• EXERCISE DIRECTIONS
Answer with the exact lines of the following material from the one containing "21: (545, 227, 4.06)" through the one containing "42: (332, 337, 3.29)", both end lines included.

========================

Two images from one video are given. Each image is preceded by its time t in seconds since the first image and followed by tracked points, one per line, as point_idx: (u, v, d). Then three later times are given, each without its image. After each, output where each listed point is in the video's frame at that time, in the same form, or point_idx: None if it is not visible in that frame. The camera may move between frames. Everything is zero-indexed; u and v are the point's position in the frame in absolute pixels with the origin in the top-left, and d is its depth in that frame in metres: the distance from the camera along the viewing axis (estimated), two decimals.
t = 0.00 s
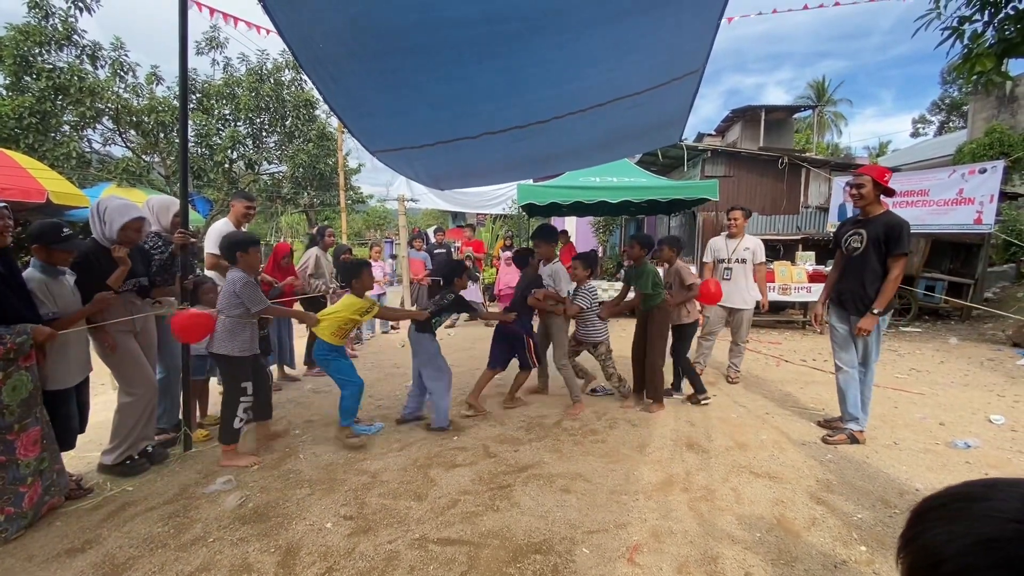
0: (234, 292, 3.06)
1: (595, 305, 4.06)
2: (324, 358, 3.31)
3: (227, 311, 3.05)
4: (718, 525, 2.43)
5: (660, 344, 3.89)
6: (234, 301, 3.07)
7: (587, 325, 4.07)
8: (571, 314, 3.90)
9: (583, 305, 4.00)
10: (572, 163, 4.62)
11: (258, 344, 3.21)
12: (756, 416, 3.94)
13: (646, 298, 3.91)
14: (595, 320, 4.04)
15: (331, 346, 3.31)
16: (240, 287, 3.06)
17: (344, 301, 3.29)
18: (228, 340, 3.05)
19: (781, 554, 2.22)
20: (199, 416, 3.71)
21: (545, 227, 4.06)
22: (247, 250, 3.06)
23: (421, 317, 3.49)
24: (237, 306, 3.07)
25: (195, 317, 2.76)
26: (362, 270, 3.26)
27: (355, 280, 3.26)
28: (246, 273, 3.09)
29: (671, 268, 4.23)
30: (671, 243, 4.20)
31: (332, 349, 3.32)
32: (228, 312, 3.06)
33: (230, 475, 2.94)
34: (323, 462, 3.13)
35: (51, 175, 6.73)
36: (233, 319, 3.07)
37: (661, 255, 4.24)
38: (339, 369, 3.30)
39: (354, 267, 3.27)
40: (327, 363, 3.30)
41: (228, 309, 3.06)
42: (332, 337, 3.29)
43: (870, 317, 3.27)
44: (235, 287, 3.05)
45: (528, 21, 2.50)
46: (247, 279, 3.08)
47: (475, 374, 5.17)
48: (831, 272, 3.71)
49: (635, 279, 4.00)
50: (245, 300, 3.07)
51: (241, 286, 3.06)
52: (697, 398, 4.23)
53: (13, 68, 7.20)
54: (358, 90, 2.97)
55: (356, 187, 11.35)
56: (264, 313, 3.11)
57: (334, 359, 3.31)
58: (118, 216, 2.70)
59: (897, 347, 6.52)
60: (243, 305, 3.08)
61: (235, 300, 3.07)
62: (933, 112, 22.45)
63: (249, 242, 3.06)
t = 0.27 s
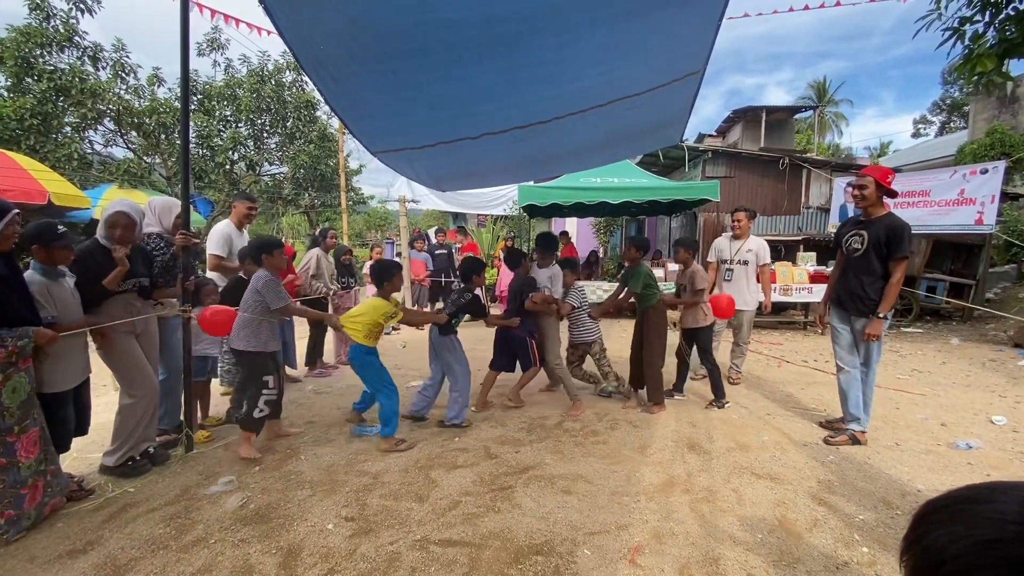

========================

• YOUR SOLUTION
21: (545, 227, 4.06)
22: (247, 250, 3.06)
23: (421, 317, 3.49)
24: (237, 306, 3.07)
25: (195, 317, 2.76)
26: (362, 270, 3.26)
27: (355, 280, 3.26)
28: (246, 273, 3.09)
29: (671, 268, 4.23)
30: (671, 243, 4.20)
31: (332, 349, 3.32)
32: (228, 312, 3.06)
33: (230, 475, 2.94)
34: (323, 462, 3.13)
35: (51, 175, 6.73)
36: (233, 319, 3.07)
37: (661, 255, 4.24)
38: (339, 369, 3.30)
39: (354, 267, 3.27)
40: (327, 363, 3.30)
41: (228, 309, 3.06)
42: (332, 337, 3.29)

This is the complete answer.